### Data records
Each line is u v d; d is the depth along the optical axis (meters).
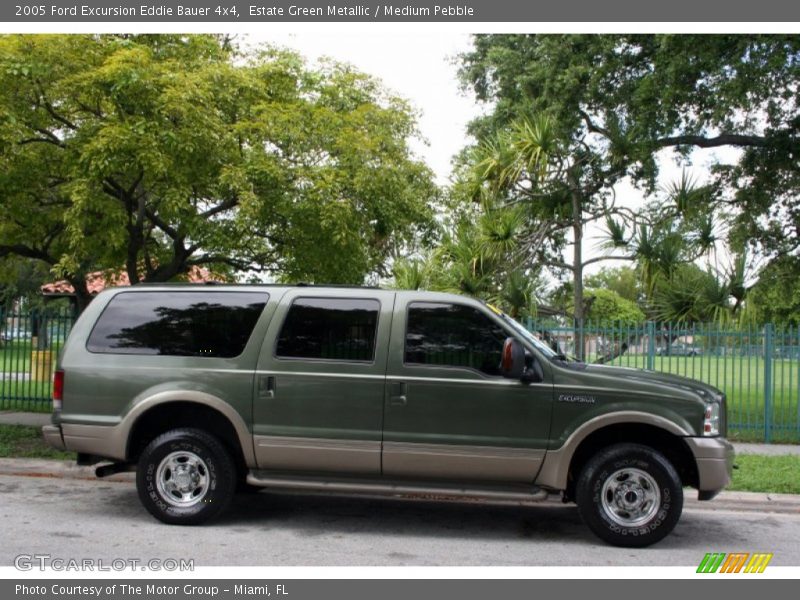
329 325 7.00
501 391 6.65
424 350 6.82
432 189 12.30
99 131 9.65
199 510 7.02
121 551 6.30
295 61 11.69
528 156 12.45
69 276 12.34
######
**Work instructions**
Please retype exactly the line containing "424 350 6.82" and each line after it to the end of the records, and nothing more.

**Task solution**
424 350 6.82
432 189 12.30
99 131 9.65
199 510 7.02
121 551 6.30
295 61 11.69
528 156 12.45
69 276 12.34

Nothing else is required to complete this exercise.